Lahore: In developments that took most people by surprise, Indian Prime Minister Narendra Modi flew into Lahore on Friday and met his Pakistani counterpart Nawaz Sharif while returning home from Kabul.
After Sharif and Modi hugged at the Allama Iqbal International Airport as he landed in an Indian Air Force plane, the two took a helicopter to Sharif's residence at Raiwind, about 40 km from here, officials here said.
The dramatic visit took place after Modi greeted Sharif on his birthday over telephone from Kabul earlier on Friday and expressed a desire to meet the Pakistani leader, Pakistani media said.
Geo TV reported that the visit "was not that surprising" as the Lahore Air Traffic Control had been told about it on Thursday.
But few in India and Pakistan knew about the programme, which came at a time when bilateral relations have shown definite improvement after months of tensions and border clashes.
Sharif and his brother and Punjab Chief Minister Shahbaz Sharif were among those who received Modi at the airport with bouquets. Also present were Pakistan Finance Minister Ishaq Dar and the Indian envoy, T.C.A. Raghavan.
After pleasantries and a guard of honour by the Pakistani Air Force for Modi, the two prime ministers boarded a helicopter and reached Sharif's ancestral residence at Raiwind for what could be a round of talks -- or more.
Indian and Pakistani officials did not reveal the likely agenda.
Modi and Sharif had met at the Paris Climate Summit on November 30, laying the foundation for a resumption of the stalled bilateral dialogue.
Indian National Security Adviser Ajit Doval, who accompanied Modi to Lahore, met his Pakistani counterpart in Bangkok earlier this month, to be followed by External Affairs Minister Sushma Swaraj's visit to Islamabad.
The two foreign secretaries are set to meet in January, also in the Pakistani capital.
It is Modi's first visit to Pakistan and the first trip by an Indian prime minister to the country in 11 years.

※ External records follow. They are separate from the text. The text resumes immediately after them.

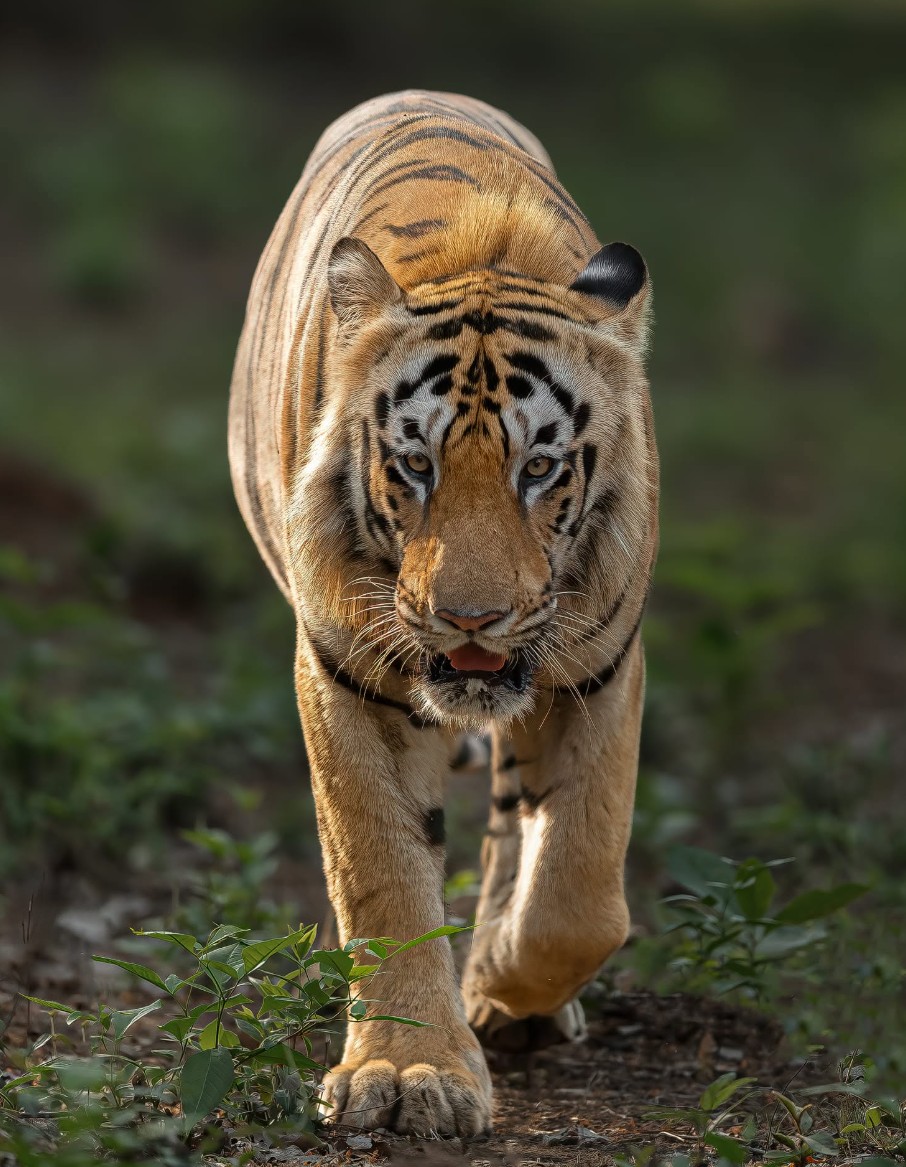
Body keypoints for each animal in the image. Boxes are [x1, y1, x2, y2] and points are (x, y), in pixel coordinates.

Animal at [228, 89, 657, 1138]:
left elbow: (581, 892)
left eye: (539, 467)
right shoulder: (349, 670)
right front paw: (407, 1071)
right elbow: (382, 873)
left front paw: (501, 981)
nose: (470, 620)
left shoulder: (600, 665)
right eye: (415, 464)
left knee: (515, 821)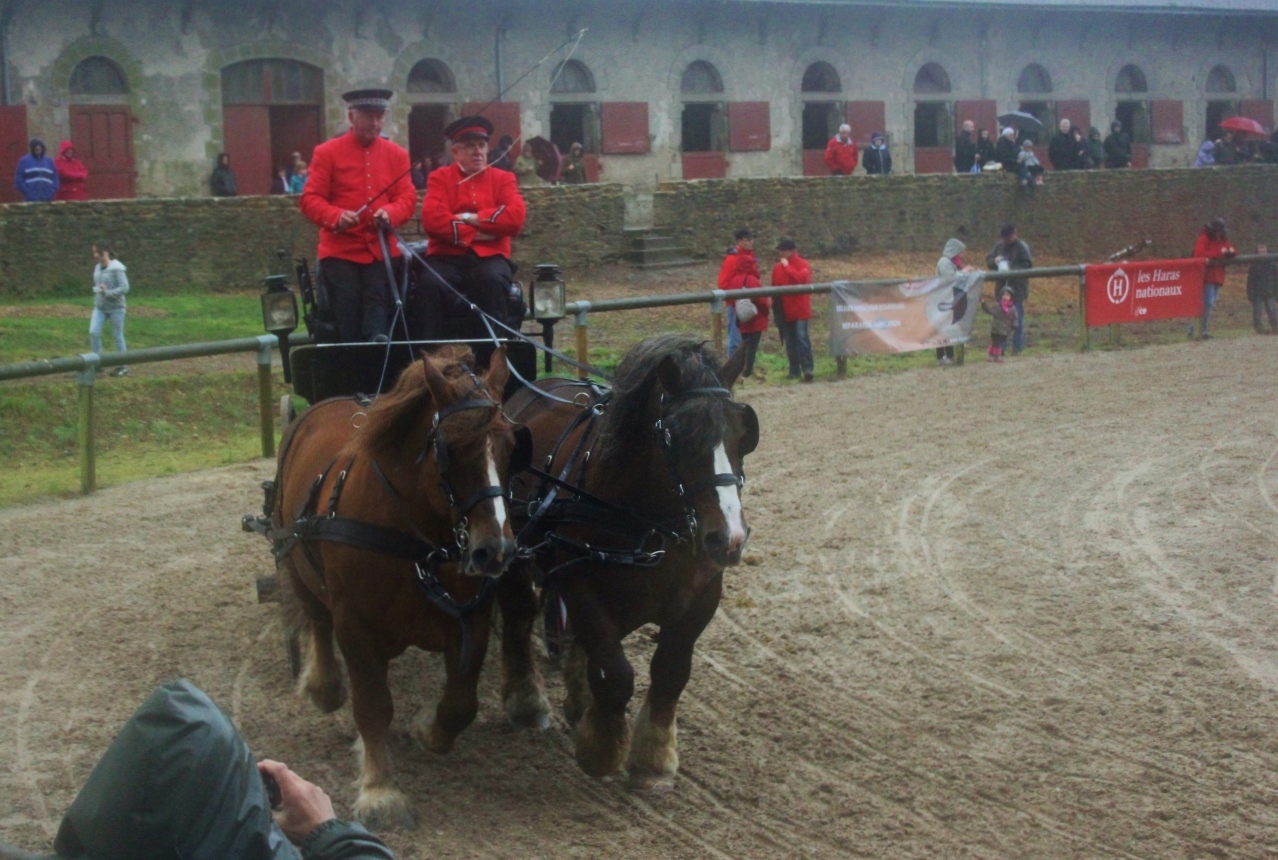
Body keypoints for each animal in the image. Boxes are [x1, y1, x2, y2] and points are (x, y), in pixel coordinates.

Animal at [269, 347, 549, 822]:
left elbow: (461, 704)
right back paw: (324, 685)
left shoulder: (472, 616)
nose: (495, 550)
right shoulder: (355, 626)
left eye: (513, 447)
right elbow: (372, 704)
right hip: (295, 559)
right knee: (316, 618)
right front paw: (379, 788)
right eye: (450, 448)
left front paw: (427, 731)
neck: (415, 541)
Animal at [498, 332, 756, 787]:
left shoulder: (703, 595)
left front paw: (653, 757)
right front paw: (601, 750)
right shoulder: (580, 582)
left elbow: (670, 671)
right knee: (518, 613)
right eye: (678, 436)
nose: (729, 538)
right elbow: (616, 675)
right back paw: (527, 702)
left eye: (745, 433)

Modi's surprise visit came nearly 19 months after Sharif and other South Asian leaders were in New Delhi for Modi's oath taking in May 2014.
Hours before he left for Lahore, Modi addressed the Afghan parliament and blasted Islamabad - but without naming the country - for sponsoring terrorism in Afghanistan.
"Terror and violence cannot be the instrument to shape Afghanistan's future or dictate the choices Afghans make," Modi told Afghan MPs. Modi reached Kabul early on Friday after a two-day visit to Russia.
In an obvious reference to Pakistan, Modi said there were "some who did not want us to be here".
"There were those who saw sinister designs in our presence here. There are others who were uneasy at the strength of our partnership. Some even tried to discourage us."
At the same time, Modi said Pakistan must act like a bridge between South Asia and Afghanistan.
"All of us in the region - India, Pakistan, Iran and others - must unite, in trust and cooperation, behind this common purpose and in recognition of our common destiny."